But in cyberspace, there is an infinite amount of space, and movement between online communities is entirely frictionless. Here, there really is the opportunity to obtain consent to a social contract. Virtual communities can be established with their own particular rule sets; power to maintain a degree of order and to banish wrongdoers can be lodged, or not, in particular individuals or groups; and those who find the rules oppressive or unfair may simply leave and join another community (or start their own).
That potential--not the availability of video on demand, or interactive games, or any of the other technological wonders--is what makes the emergence of cyberspace a truly extraordinary political event. The consent of the governed can move from a theoretical construct to a real principle of governance. No longer will we need to theorize about the content of the laws that people would choose if they were free to do so; the Net will reveal those preferences for us by means of the invisible hand of a worldwide open market for laws, with communities competing for our adherence. So if the inhabitants of alt.religion.scientology want to have a community where copyright is ignored, why should we interfere, since anyone who finds that notion unattractive can simply remain outside its borders and move to other communities--the Microsoft Network, say--where other, more protective rules are in place?
The answer, of course, is well illustrated by the Scientology War itself. After all, the Scientologists were not willing participants in this community. They did not choose to post their documents to alt.religion.scientology subject to this community's rules. In other words, each community's rules will have some spillover effects on the inhabitants of other communities, both within and without the boundary between cyberspace and the world of atoms. Sovereigns wielding power in the real world do not and cannot permit individuals from within other jurisdictions to lob explosives over their borders, and it is too facile to believe that they will permit these virtual communities to do so either.

[SUPPLIED MATERIAL]
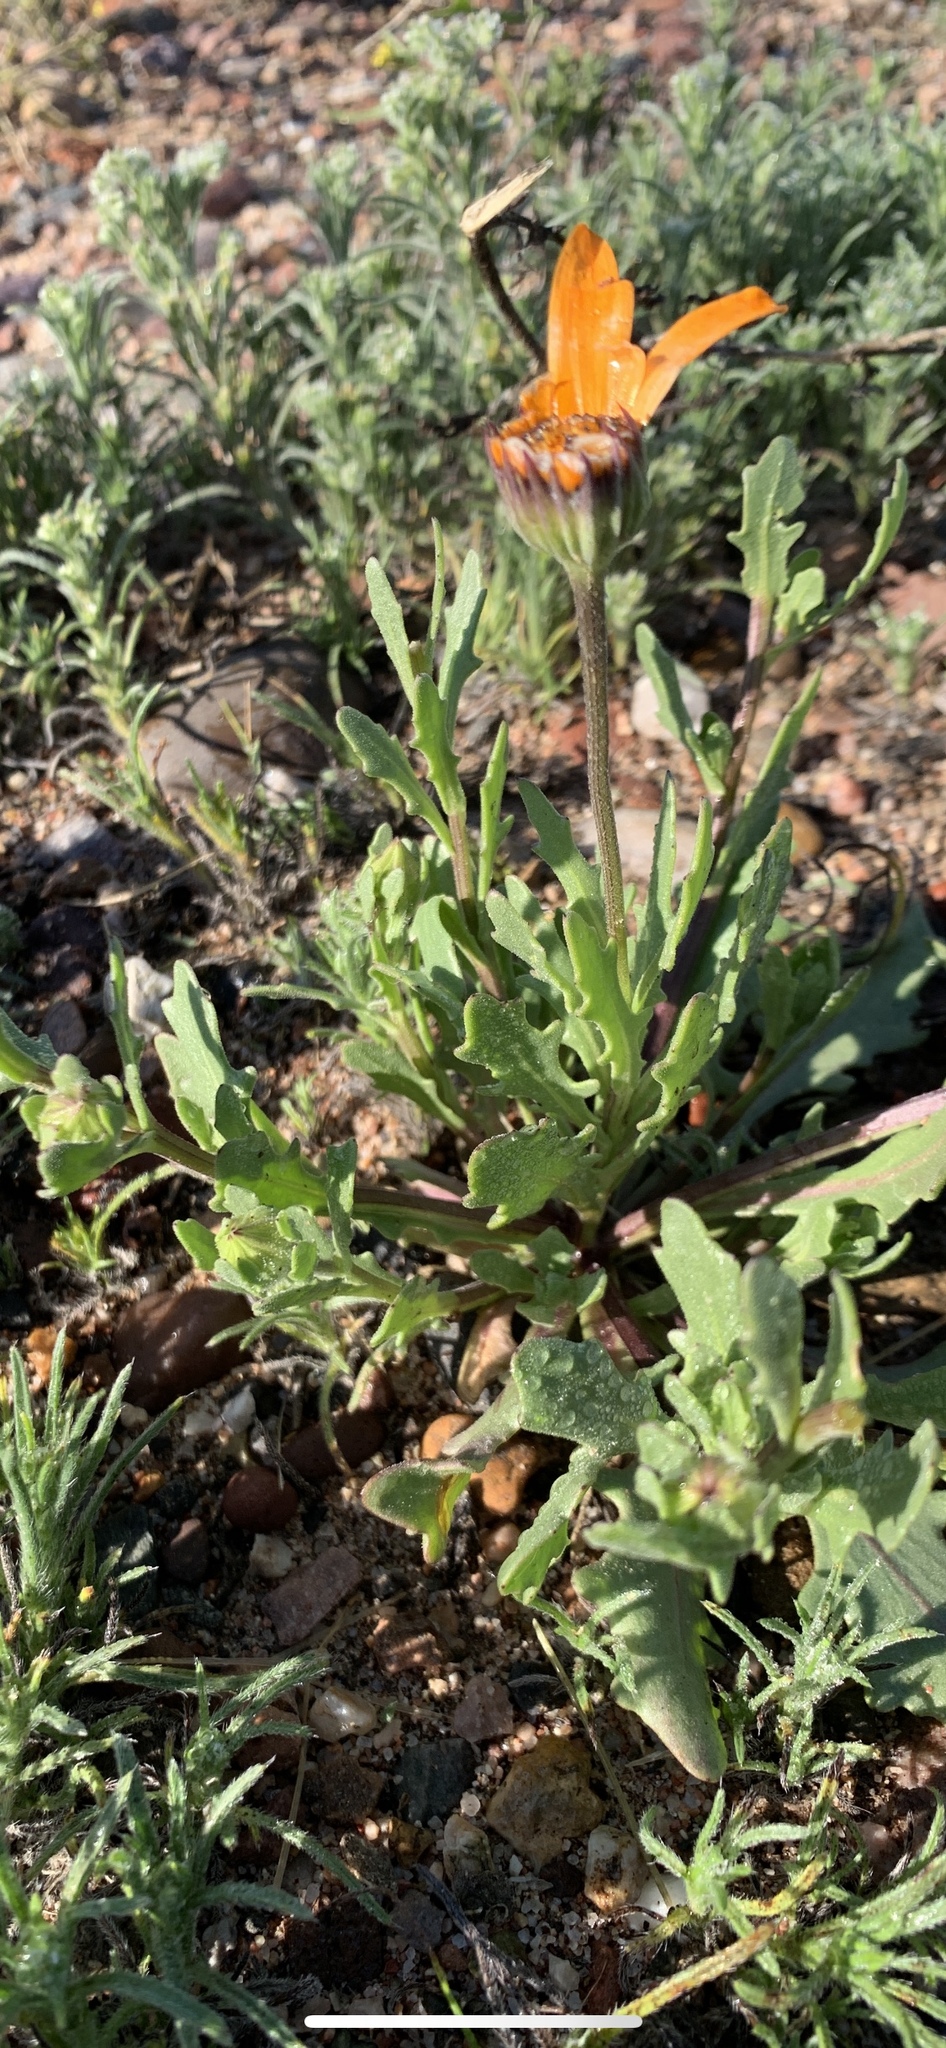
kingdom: Plantae
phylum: Tracheophyta
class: Magnoliopsida
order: Asterales
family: Asteraceae
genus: Dimorphotheca
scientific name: Dimorphotheca sinuata
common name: Glandular cape marigold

[BRIEF A] Please rewrite the paragraph of the cyberspace governance passage that begins "But in cyberspace, there is an infinite amount of space" in two sentences or fewer, keeping its main facts.
[BRIEF B] Carry the cyberspace governance passage forward from its final sentence.

[ANSWER AREA A] Because cyberspace has unlimited space and moving between online communities is frictionless, people there can genuinely consent to a social contract. Each virtual community can set its own rules and may or may not give individuals or groups the power to keep order and banish wrongdoers, while anyone who finds the rules oppressive or unfair can leave for another community or start their own.

[ANSWER AREA B]
Cyberspace may indeed be difficult for territorially based authorities to control, but we court danger, and put this remarkable experiment in political life at risk, if we assume that it is impossible to control from within the non-virtual world. We have managed to stave off the Orwellian nightmare up to this point, but it is by no means foreordained that we can continue to do so. Cyberspace must, in short, take its place among the community of nations. This will require the development of a degree of mutual recognition and respect on both sides of the border between the world of atoms and the world of bits.
Existing sovereigns must defer to the inhabitants of this new place regarding those matters in which the legitimate and unique interests of those inhabitants are paramount; it is the inhabitants of cyberspace, after all, who are in the best position to determine the varying shapes of a copyright law that can truly take account of the strange features of this new informational landscape. Any attempt to require slavish adherence to a copyright law designed for physical objects in an atom-bound world should be fiercely resisted. But the inhabitants of cyberspace, too, must develop mechanisms to recognize and respect the legitimate interests of individuals outside their borders. The challenge is clear and almost overwhelmingly complex, but we cannot fail to meet it lest we lose this opportunity, which may be unique in human history, to design a world in which people are finally free to live their lives as they see fit.